Одной из первых истин, усвоенных нами с Наташей после революции, уже при Временном правительстве, явилось сознание, что все находившееся в России наше движимое и недвижимое имущество потеряно навсегда и безвозвратно и что рассчитывать мы должны только на самих себя, обеспечивая прежде всего существование близких, которые от нас зависели. Наташа, не задумываясь, ликвидировала свои драгоценности. На вырученные от продажи деньги она создала пожизненную ренту своей матери, а на остаток в тридцать тысяч франков купила домик с огородом вне Парижа, в тихом Сен-Жермене.

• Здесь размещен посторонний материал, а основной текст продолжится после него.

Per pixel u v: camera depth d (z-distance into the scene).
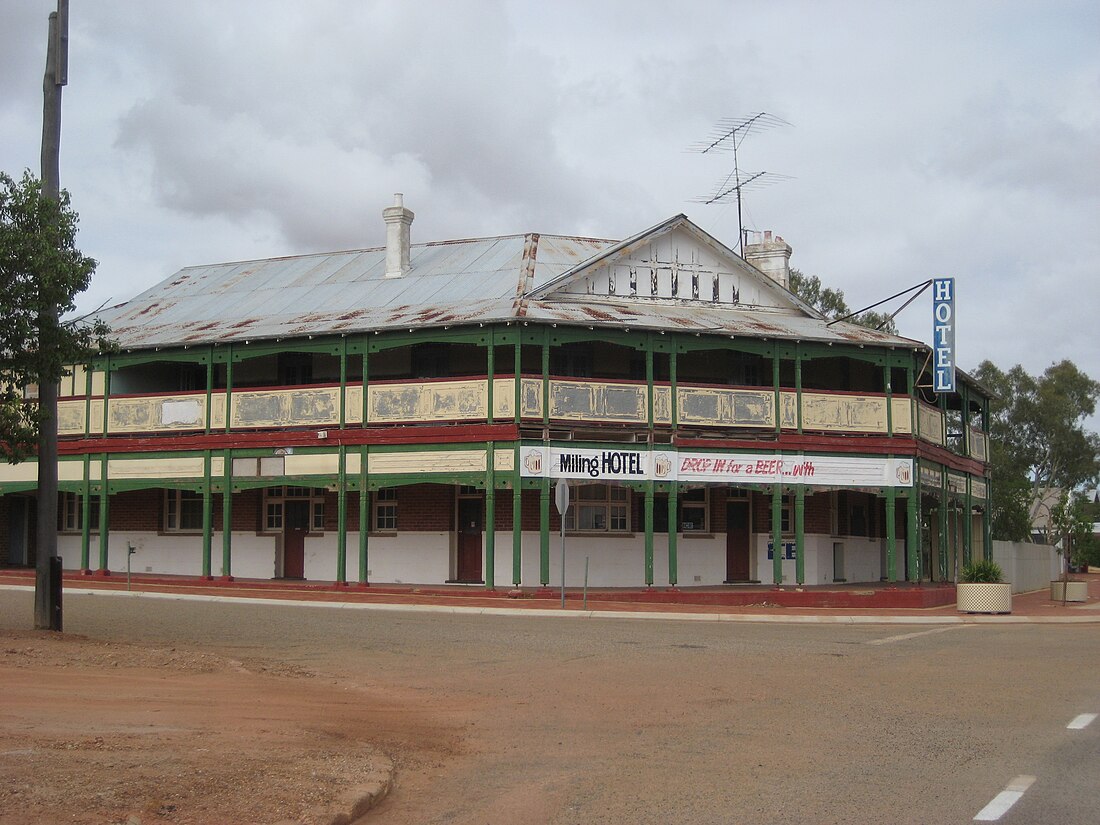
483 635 19.16
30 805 7.10
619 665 15.70
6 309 16.03
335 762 8.95
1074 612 29.27
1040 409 71.25
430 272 32.84
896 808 7.95
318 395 28.91
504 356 30.25
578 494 29.77
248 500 31.86
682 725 11.32
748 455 28.52
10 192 16.73
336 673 14.43
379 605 25.20
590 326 27.36
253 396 29.55
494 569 28.84
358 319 29.36
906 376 33.19
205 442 29.75
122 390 32.53
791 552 31.53
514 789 8.66
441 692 13.26
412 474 27.73
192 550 32.44
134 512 33.12
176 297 35.31
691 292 31.38
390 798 8.38
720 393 28.52
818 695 13.23
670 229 31.05
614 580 29.61
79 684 12.22
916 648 18.70
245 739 9.67
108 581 29.80
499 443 27.03
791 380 32.81
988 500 39.97
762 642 19.12
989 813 7.77
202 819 7.18
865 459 29.52
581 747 10.24
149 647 15.82
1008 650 18.61
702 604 27.14
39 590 17.27
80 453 31.09
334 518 31.02
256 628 19.53
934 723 11.44
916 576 29.84
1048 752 9.96
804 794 8.40
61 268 16.47
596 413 27.56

Скопидомство вообще несвойственно русской натуре, да и две пережитые войны приучили меня не считаться с интересами домашнего очага. Мне, например, казалось совершенно естественным обратить ради экономии казенных денег мою собственную парижскую квартиру в служебную канцелярию. Нечего и говорить, что через четыре года войны только протертый до дыр бобрик, сплошь покрывавший полы, напоминал о прежних приемах русского военного агента во Франции.

Совершенно иные чувства вызывало постепенное разрушение нашего гнезда на Кэ Бурбон, созданного моей женой Наташей. С ним были связаны неповторимые минуты нашей встречи, нашей последней предвоенной весны. Но мы чувствовали, что удержать за собой эту громадную квартиру с высоченными окнами и потолками [716] сохранившимися от дворца генерал-интенданта короля Людовика XIV, президента Жаско (вероятно, хорошего мошенника), нам будет не под силу. Буржуазия хоть и обратила прежние залы и салоны в обычные комнаты, но не смогла изменить их размеров, оказавшихся недоступными бюджетам квартирантов: центральное отопление квартиры, стоившее до войны шестьсот франков в год, стало обходиться после войны до трех тысяч франков в месяц. Главной причиной этой дороговизны явилось, конечно, обесценивание союзниками французского франка: его паритет стал в пять раз ниже довоенного времени. Я был свидетелем, насколько французы, несмотря на свою скуповатость, не считались с ценами при поставках Англией и Америкой необходимого сырья, руководствуясь исключительно интересами войны.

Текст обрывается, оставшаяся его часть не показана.